_What this exercise asks_
[A] For the skip-thought vectors page below, decide whether each statement agrees with it, answering yes or no and quoting the words that settle it: (i) the code targets python 3.6; (ii) the download script fetches books in every language; (iii) the word vectors used have 100 dimensions.
[B] Reproduce the part of the skip-thought vectors page starting at "Simple implementation of" and ending at "any python script.".

*** Opening of Extracted text ***

Simple implementation of skip-thought vectors (Kiros et al., 2015). This repository can be used to generate general-purpose sentence embeddings for numerous NLP tasks, and gives the means to obtain the data, train the model, and port it to any python script.
This code is written for python 3.6. To download, clone this repository:
git clone https://github.com/danielwatson6/skip-thoughts.git
To obtain the training data, navigate to [https://www.smashwords.com/] and navigate the website to restrict the books to obtain to the desired categories (e.g. only free books of >=20,000 word length, of a certain genre, etc.). The resulting URL in the browser with the paginated list of books can be passed to this script to download all books in English that are available in text file format:
python smashwords.py [URL] [SAVE_DIRECTORY (defaults to data/books)]
# Example: python smashwords.py https://www.smashwords.com/books/category/1/newest/0/free/medium
We use Google's pre-trained 300-dimensional word vectors, which can be downloaded here (this link just mirrors the download link of the official website). The general model is of course independent of what word vectors are fed.

*** Close of Extracted text ***
*** Opening of Study material ***

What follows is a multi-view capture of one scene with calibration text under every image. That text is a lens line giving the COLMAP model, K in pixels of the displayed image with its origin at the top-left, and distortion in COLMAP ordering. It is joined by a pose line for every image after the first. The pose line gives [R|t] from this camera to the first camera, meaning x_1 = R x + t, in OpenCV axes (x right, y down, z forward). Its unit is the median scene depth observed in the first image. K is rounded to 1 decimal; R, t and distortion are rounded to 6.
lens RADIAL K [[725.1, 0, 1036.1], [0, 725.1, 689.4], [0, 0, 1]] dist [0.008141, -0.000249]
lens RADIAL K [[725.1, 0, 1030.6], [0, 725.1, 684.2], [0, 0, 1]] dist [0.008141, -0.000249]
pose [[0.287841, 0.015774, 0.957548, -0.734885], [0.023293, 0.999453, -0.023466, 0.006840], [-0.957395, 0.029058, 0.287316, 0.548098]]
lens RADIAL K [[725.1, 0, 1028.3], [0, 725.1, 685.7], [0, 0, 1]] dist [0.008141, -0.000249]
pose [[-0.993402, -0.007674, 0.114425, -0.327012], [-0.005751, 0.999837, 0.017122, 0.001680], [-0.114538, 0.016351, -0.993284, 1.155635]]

*** Close of Study material ***
*** Opening of Study material ***

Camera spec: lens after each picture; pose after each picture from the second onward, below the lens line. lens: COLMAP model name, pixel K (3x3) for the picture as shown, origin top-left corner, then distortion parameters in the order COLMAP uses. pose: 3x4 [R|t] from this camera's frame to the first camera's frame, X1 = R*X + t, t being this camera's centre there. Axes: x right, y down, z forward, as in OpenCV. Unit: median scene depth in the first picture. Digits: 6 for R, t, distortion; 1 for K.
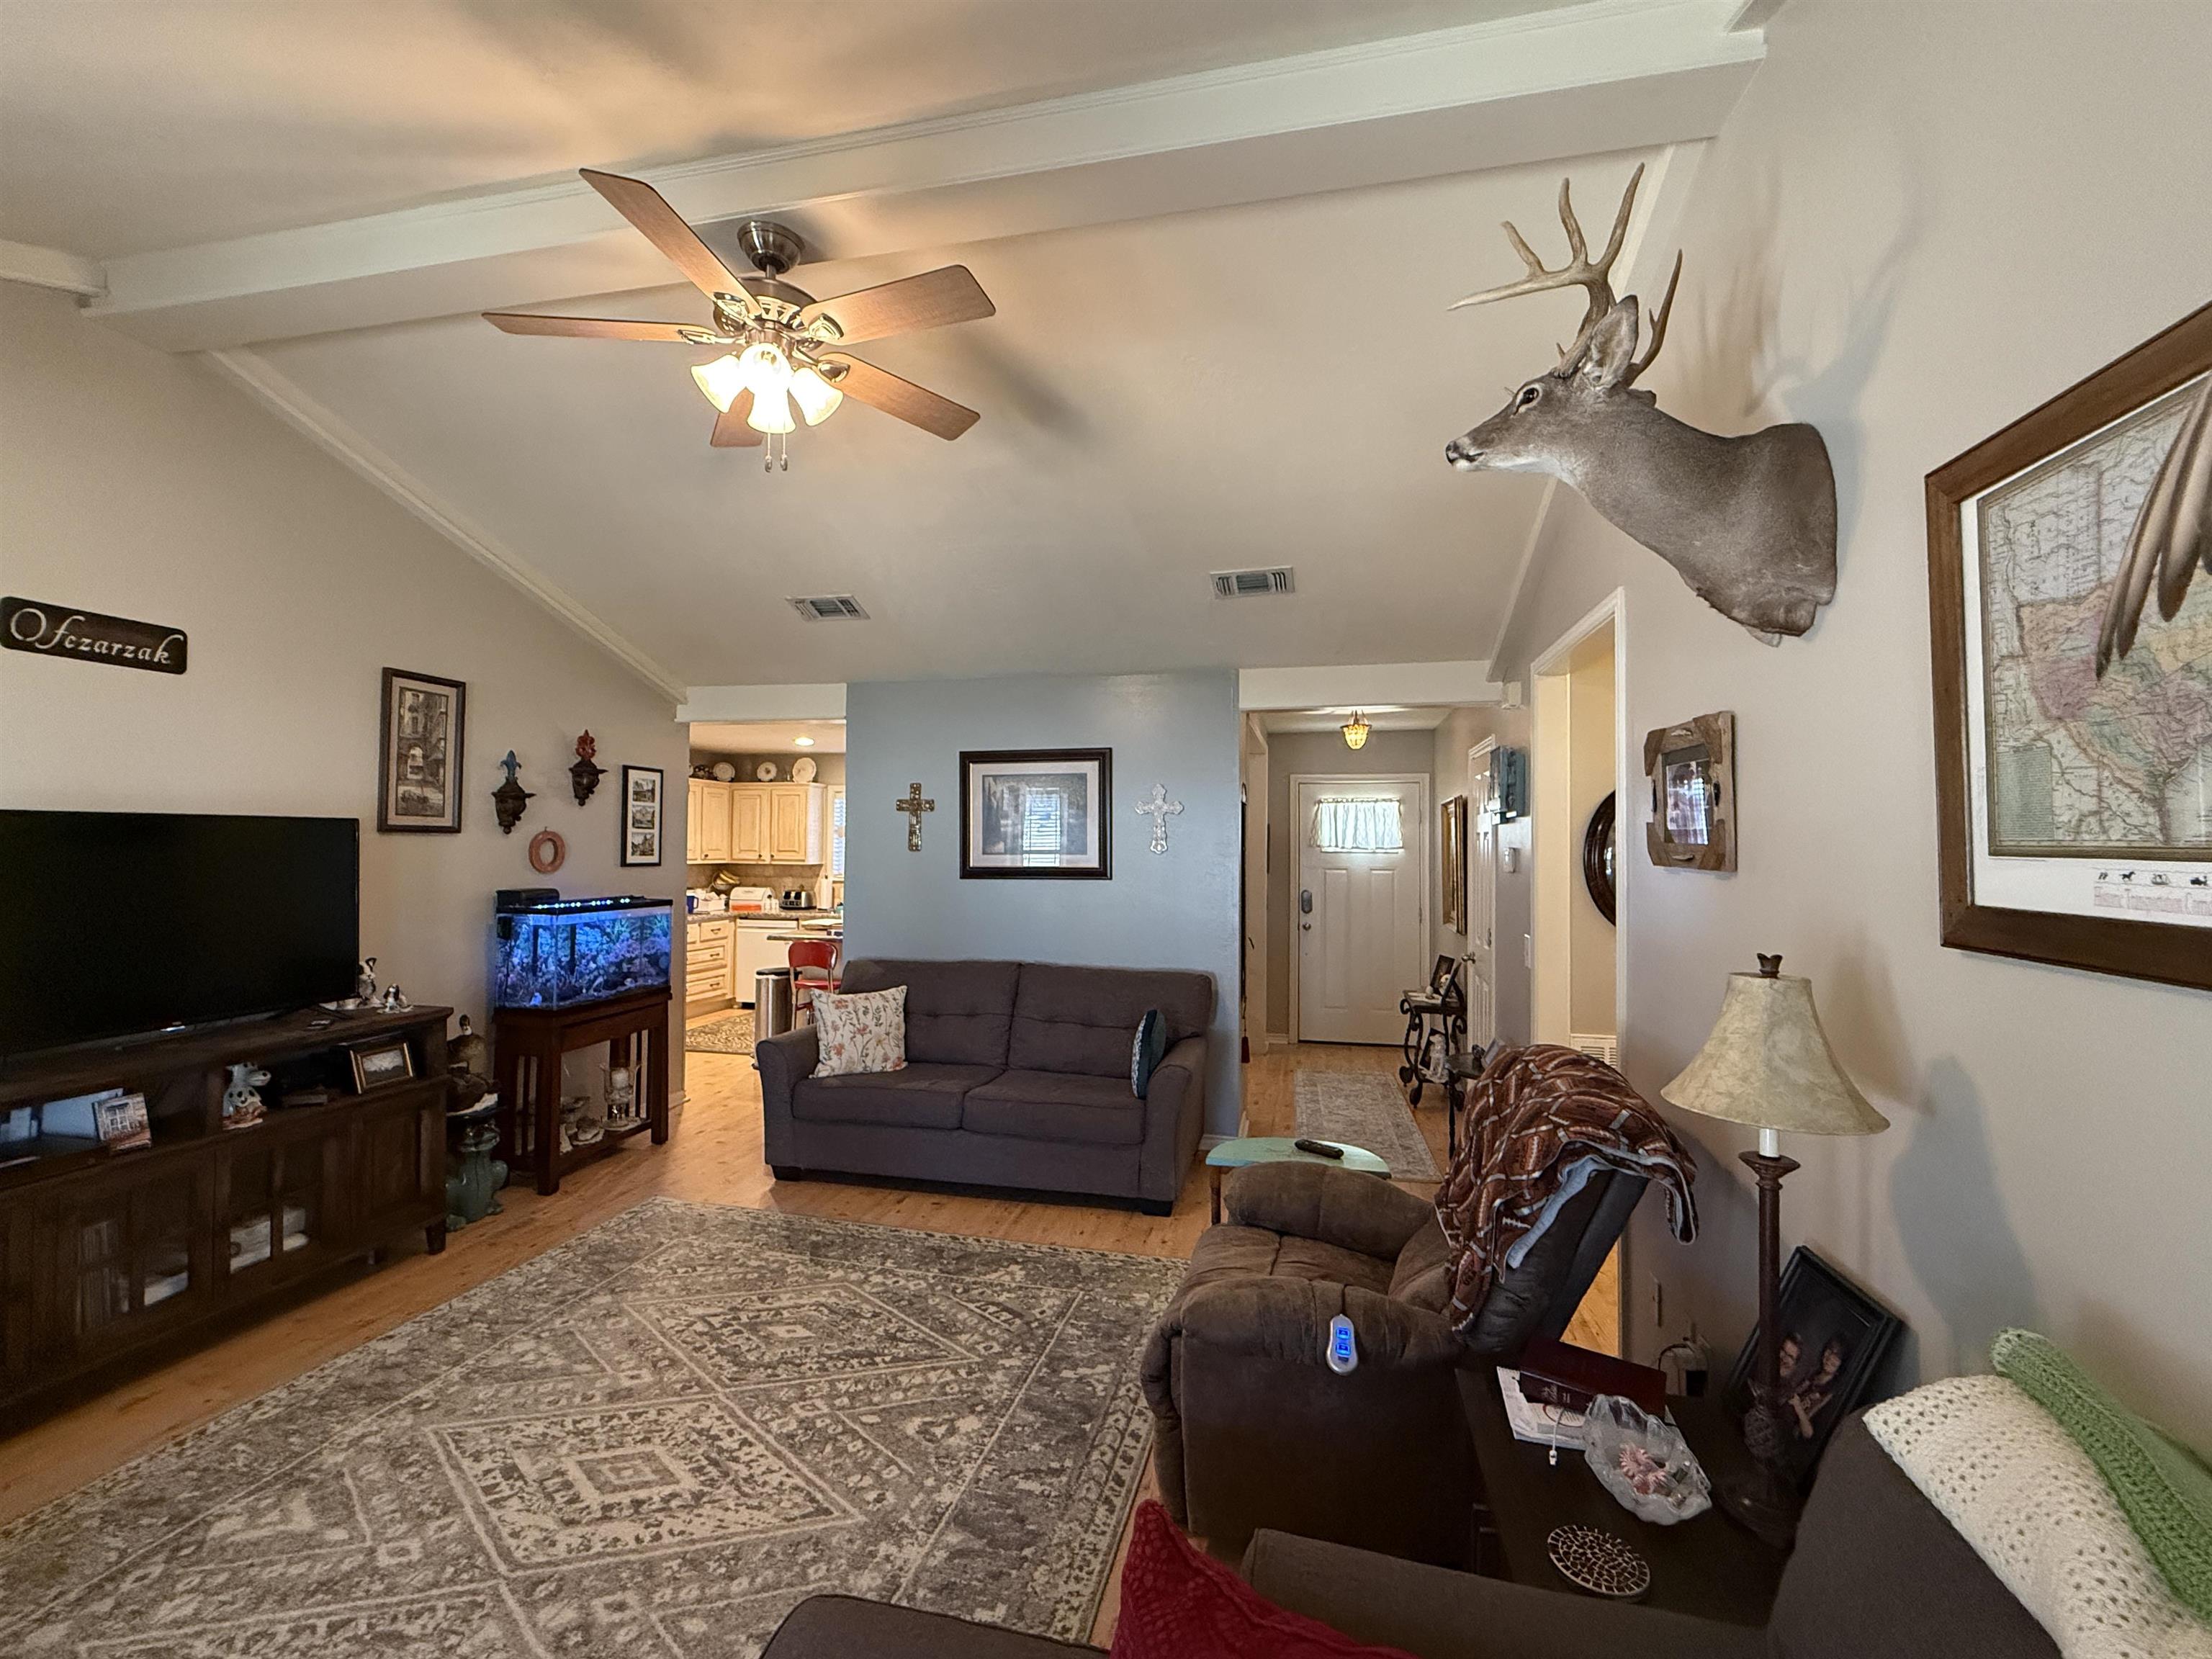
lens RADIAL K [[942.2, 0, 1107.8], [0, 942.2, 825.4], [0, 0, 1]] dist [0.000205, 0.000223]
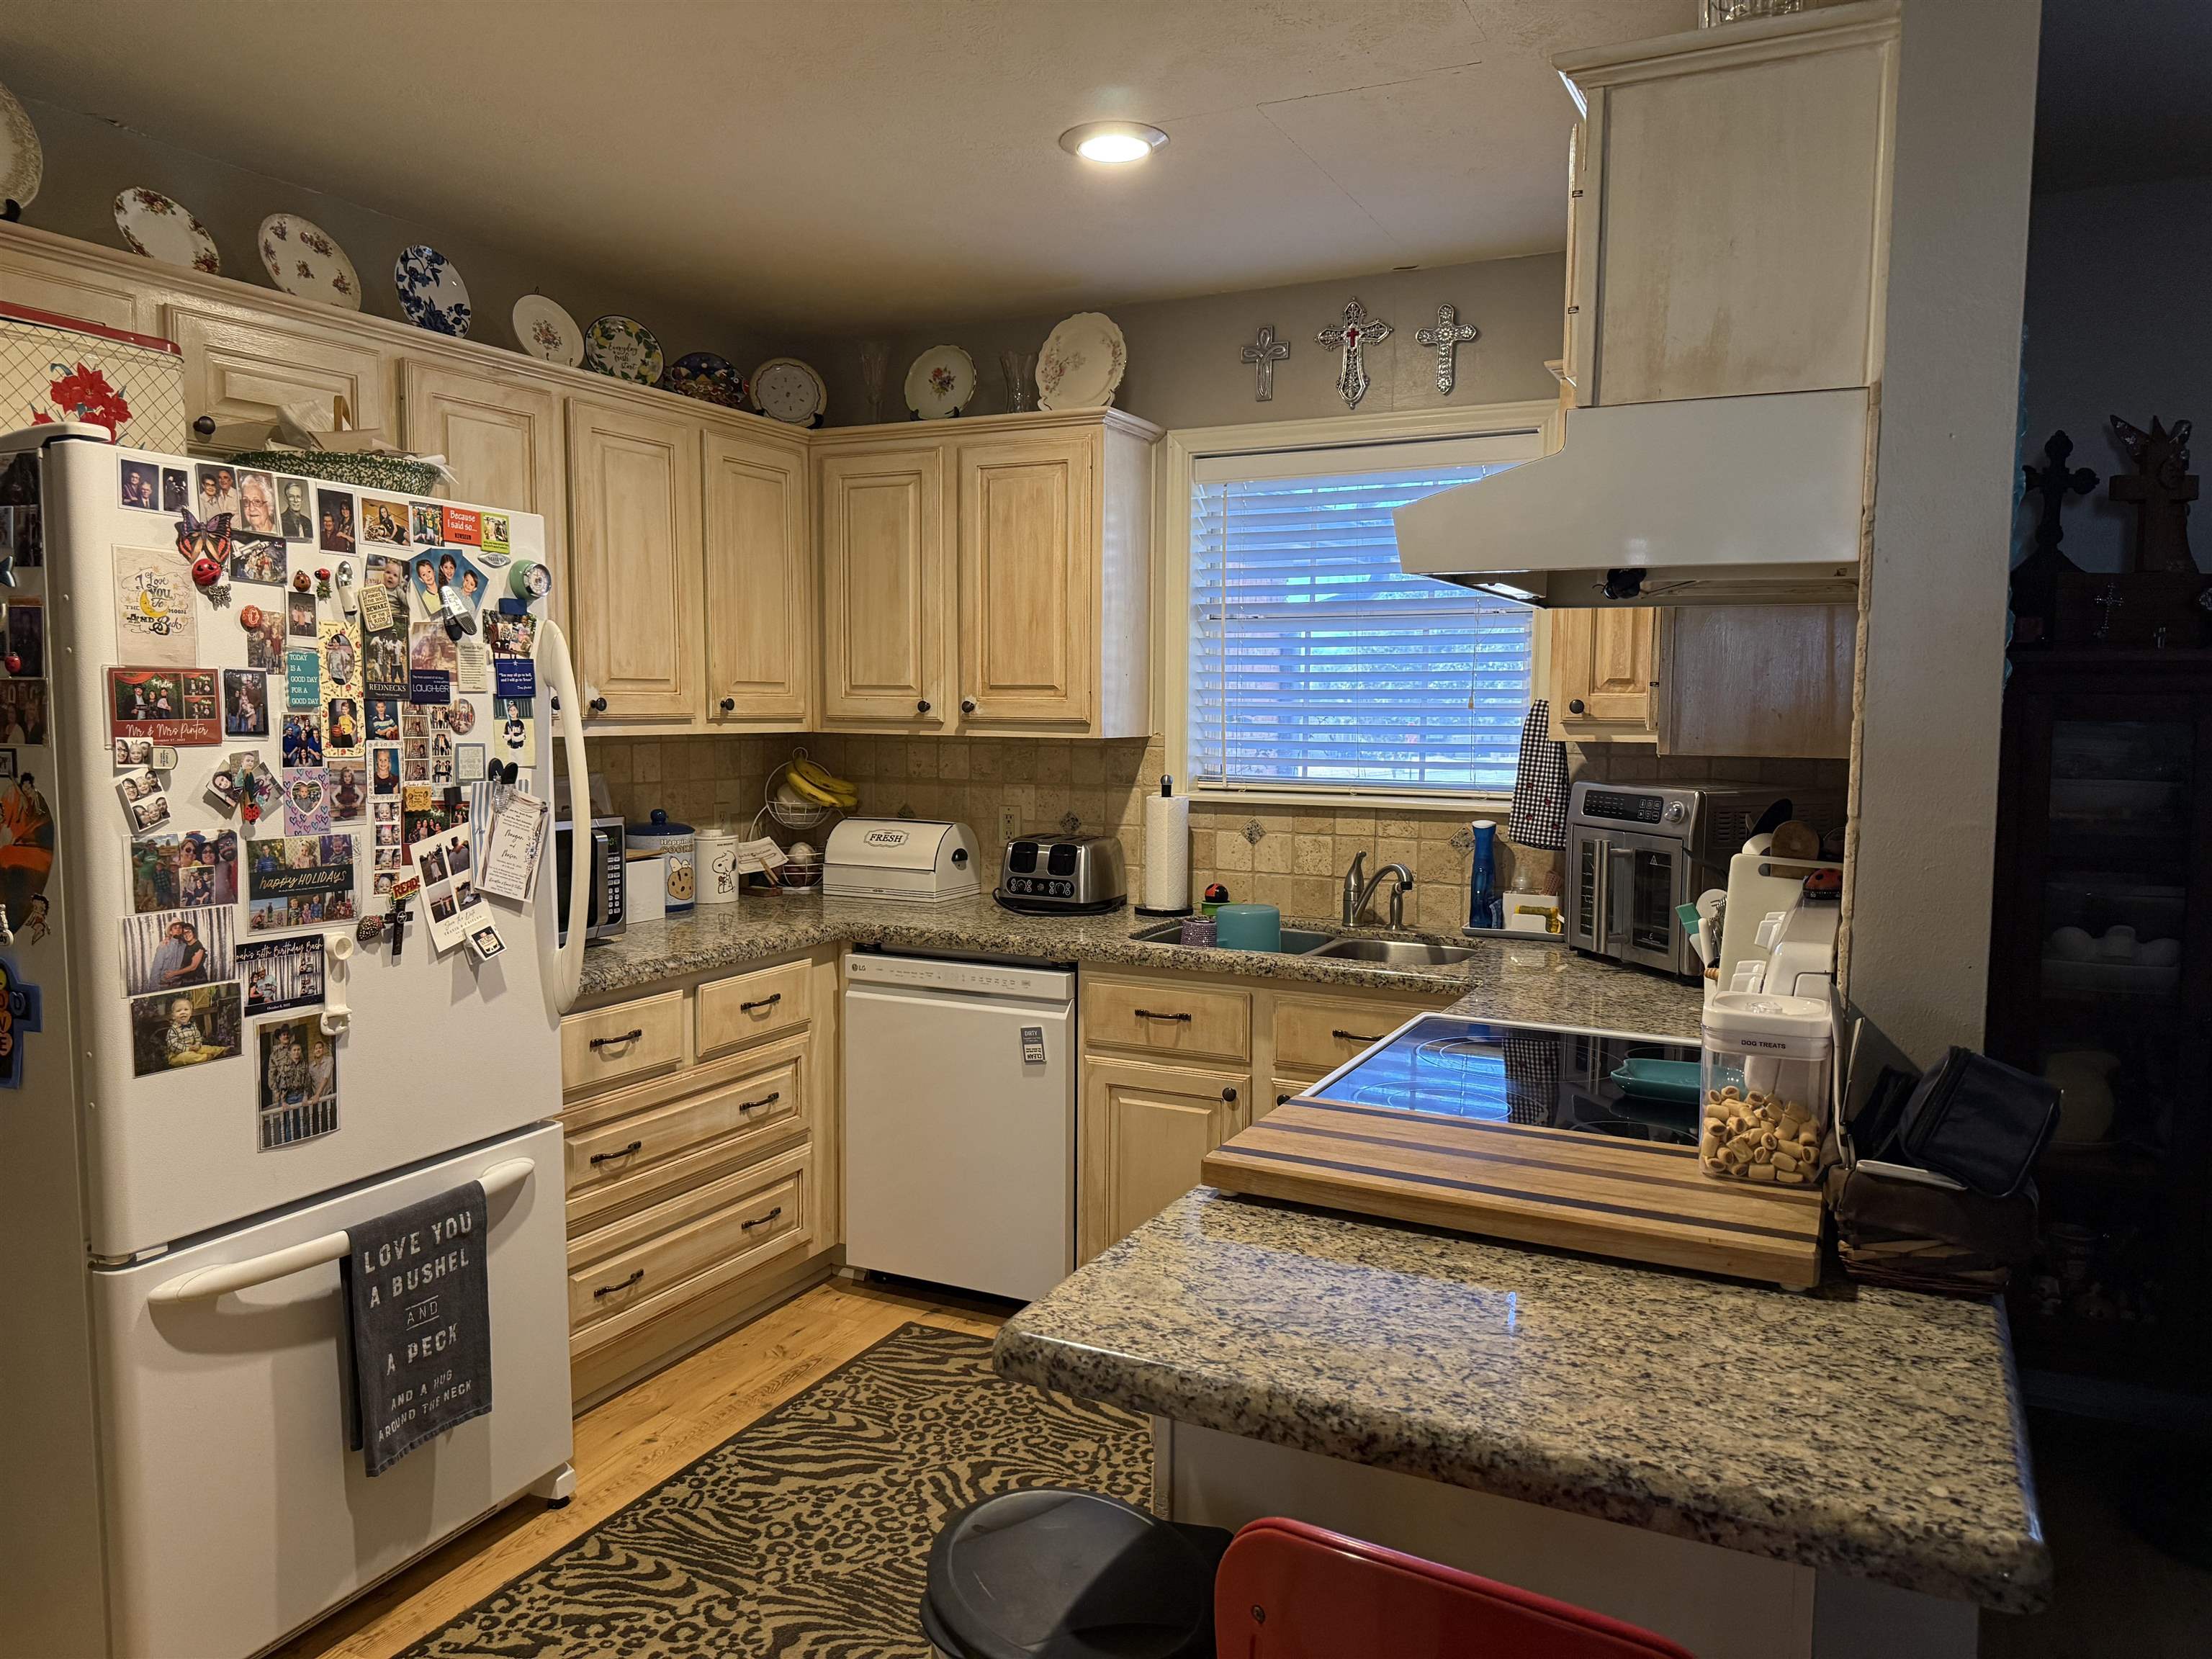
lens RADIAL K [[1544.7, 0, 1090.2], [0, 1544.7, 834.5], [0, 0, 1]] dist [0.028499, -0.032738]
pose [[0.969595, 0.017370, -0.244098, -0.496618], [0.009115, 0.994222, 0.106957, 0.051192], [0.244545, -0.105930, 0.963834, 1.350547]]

*** Close of Study material ***

_Outputs in order_
[A]
(i) Yes: "This code is written for python 3.6."
(ii) No: "download all books in English that are available in text file format"
(iii) No: "We use Google's pre-trained 300-dimensional word vectors"

[B]
Simple implementation of skip-thought vectors (Kiros et al., 2015). This repository can be used to generate general-purpose sentence embeddings for numerous NLP tasks, and gives the means to obtain the data, train the model, and port it to any python script.